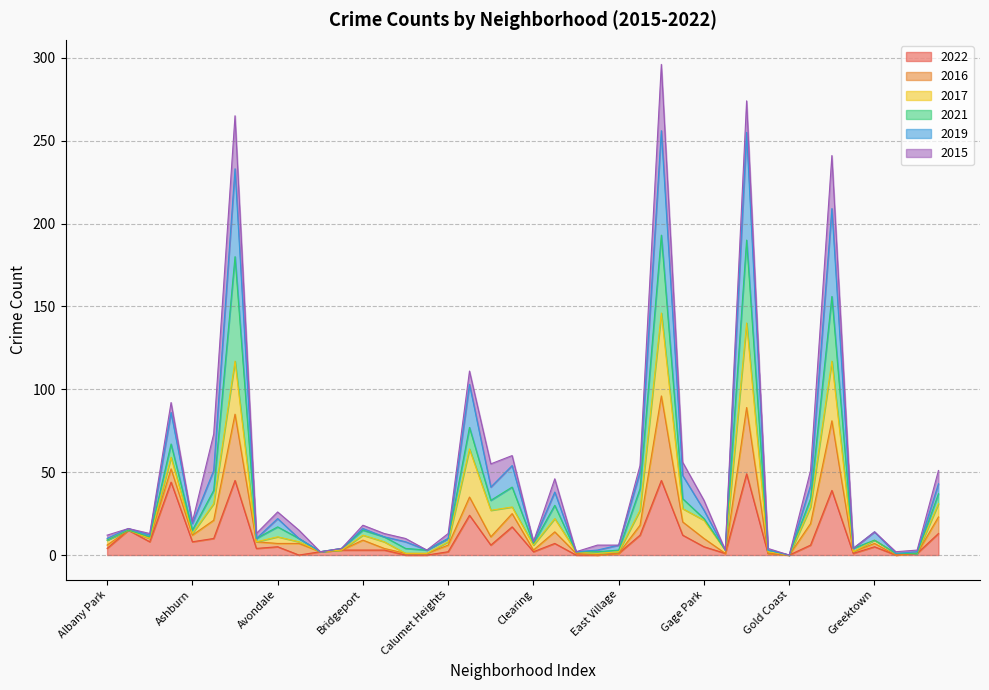

True or false: 2019 has a value of 4 at Grant Park.

True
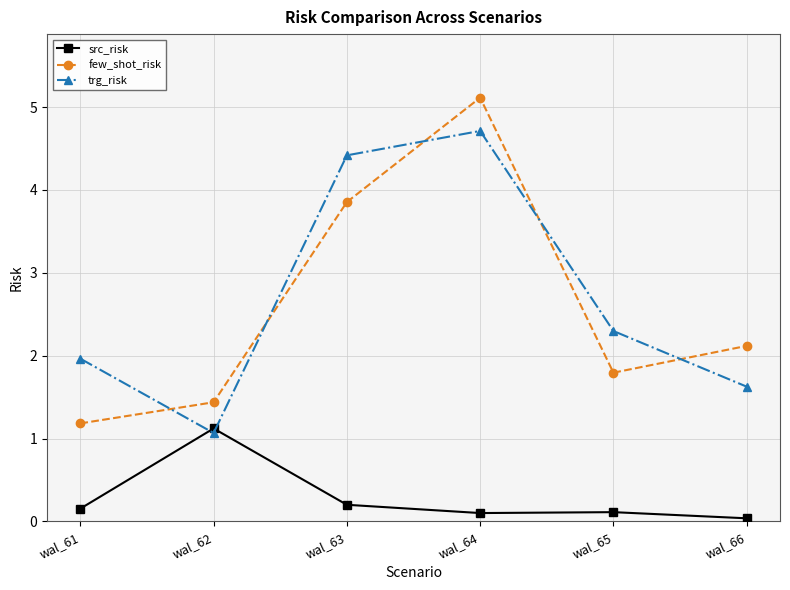

What is the difference between the maximum and minimum values in the few_shot_risk series?

3.9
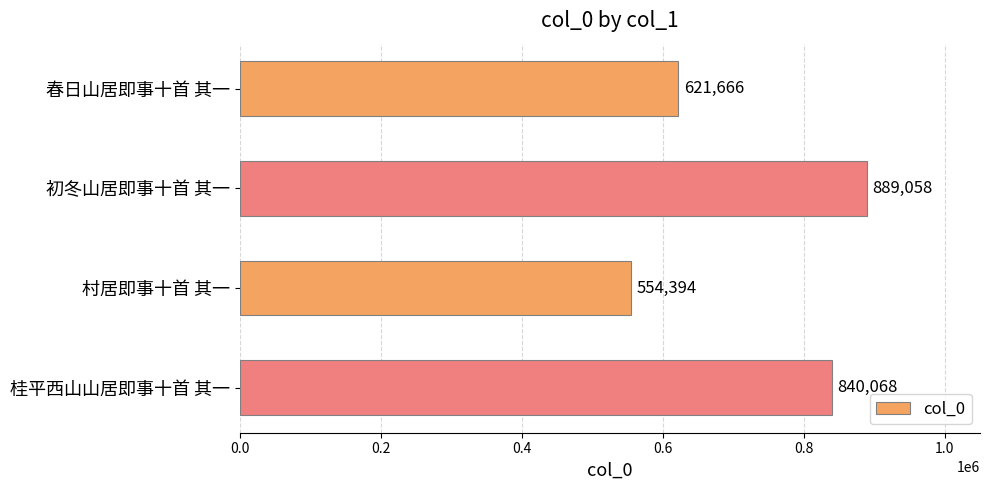

Are the bars horizontal?

Yes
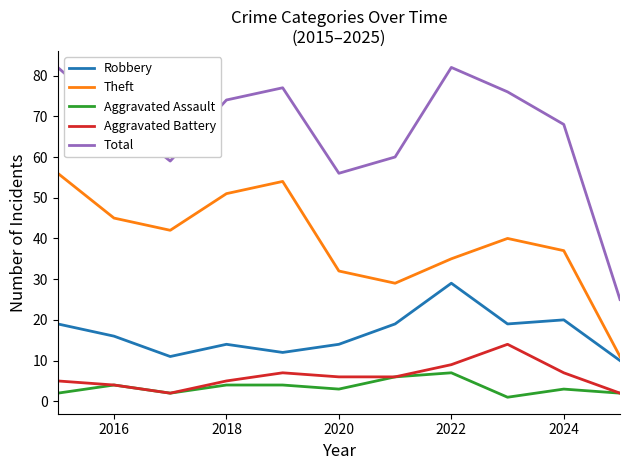

Which series has the largest total across all categories?

Total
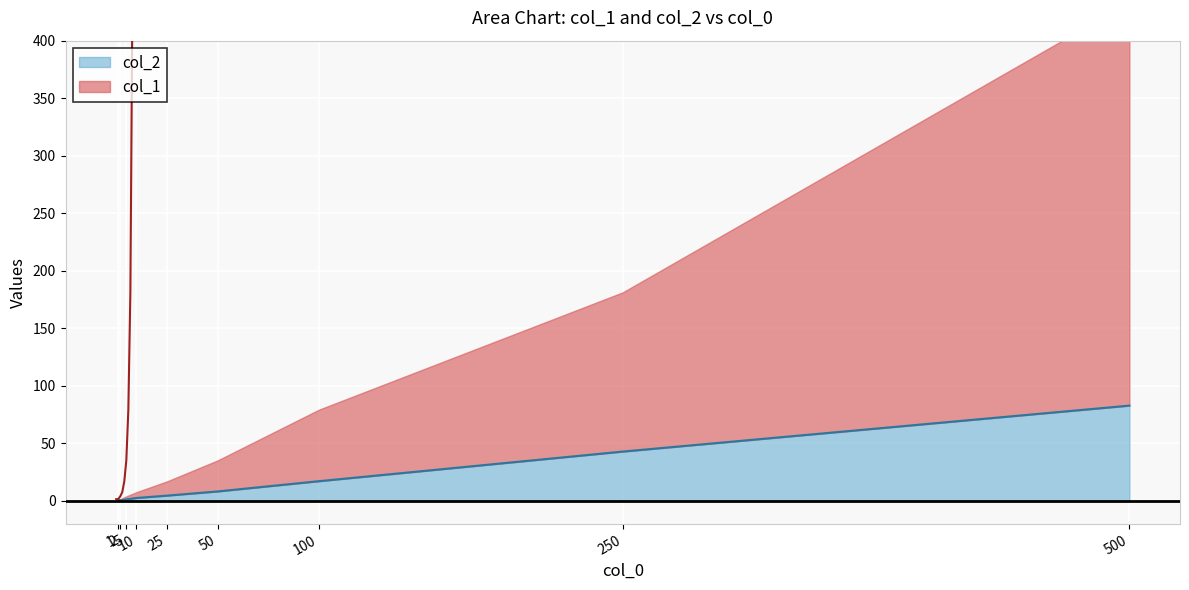

How many data points in col_2 are less than 4?

4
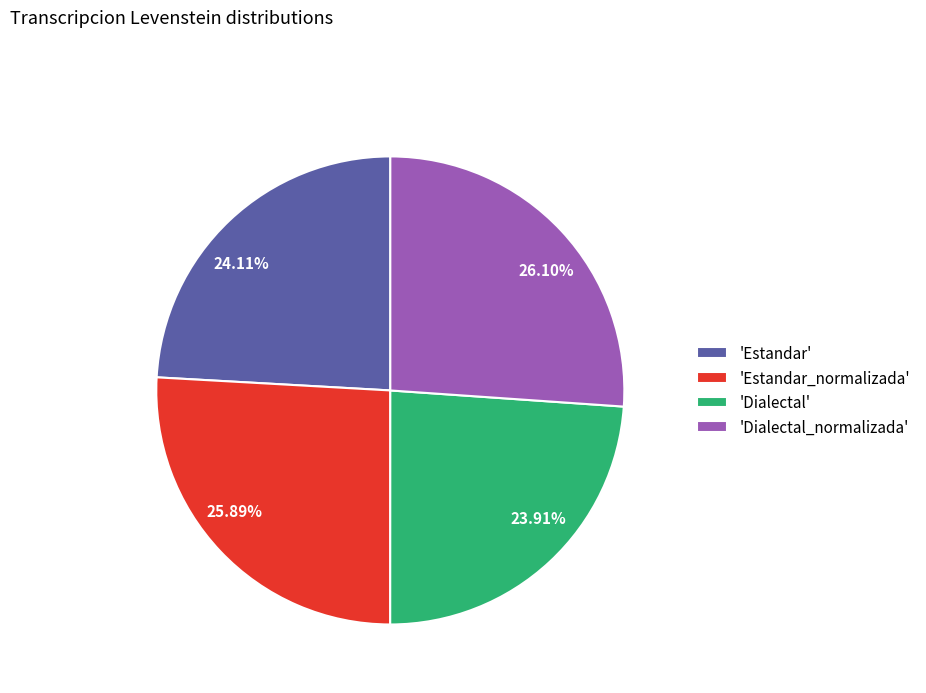

Is the sum of 26.10% and 25.89% greater than half?

Yes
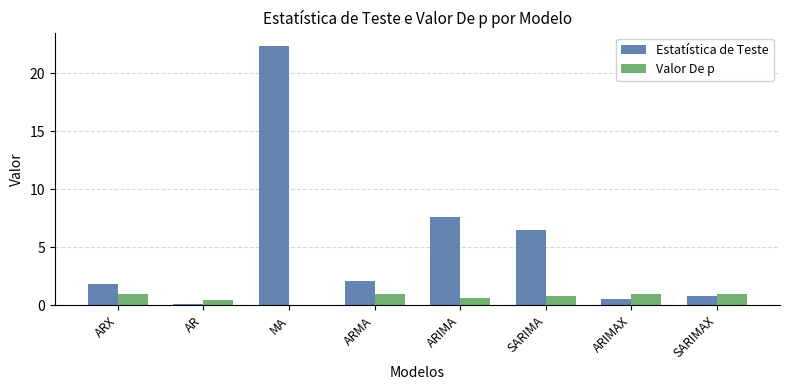

How many groups of bars are there?

8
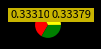

Does any single category account for the majority?

No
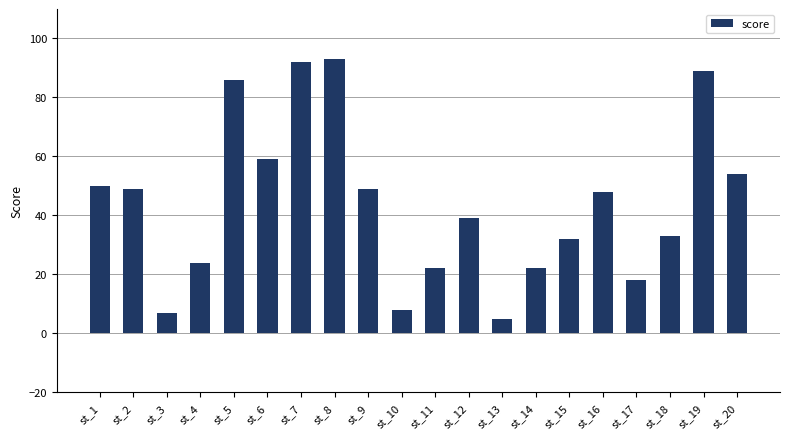

What is the difference between the values at st_11 and st_16?

26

What to do
Write out every line above word for word, leaving out the pictures.

Written response
True or false: 2019 has a value of 4 at Grant Park.

True

What is the difference between the maximum and minimum values in the few_shot_risk series?

3.9

Are the bars horizontal?

Yes

Which series has the largest total across all categories?

Total

How many data points in col_2 are less than 4?

4

Is the sum of 26.10% and 25.89% greater than half?

Yes

How many groups of bars are there?

8

Does any single category account for the majority?

No

What is the difference between the values at st_11 and st_16?

26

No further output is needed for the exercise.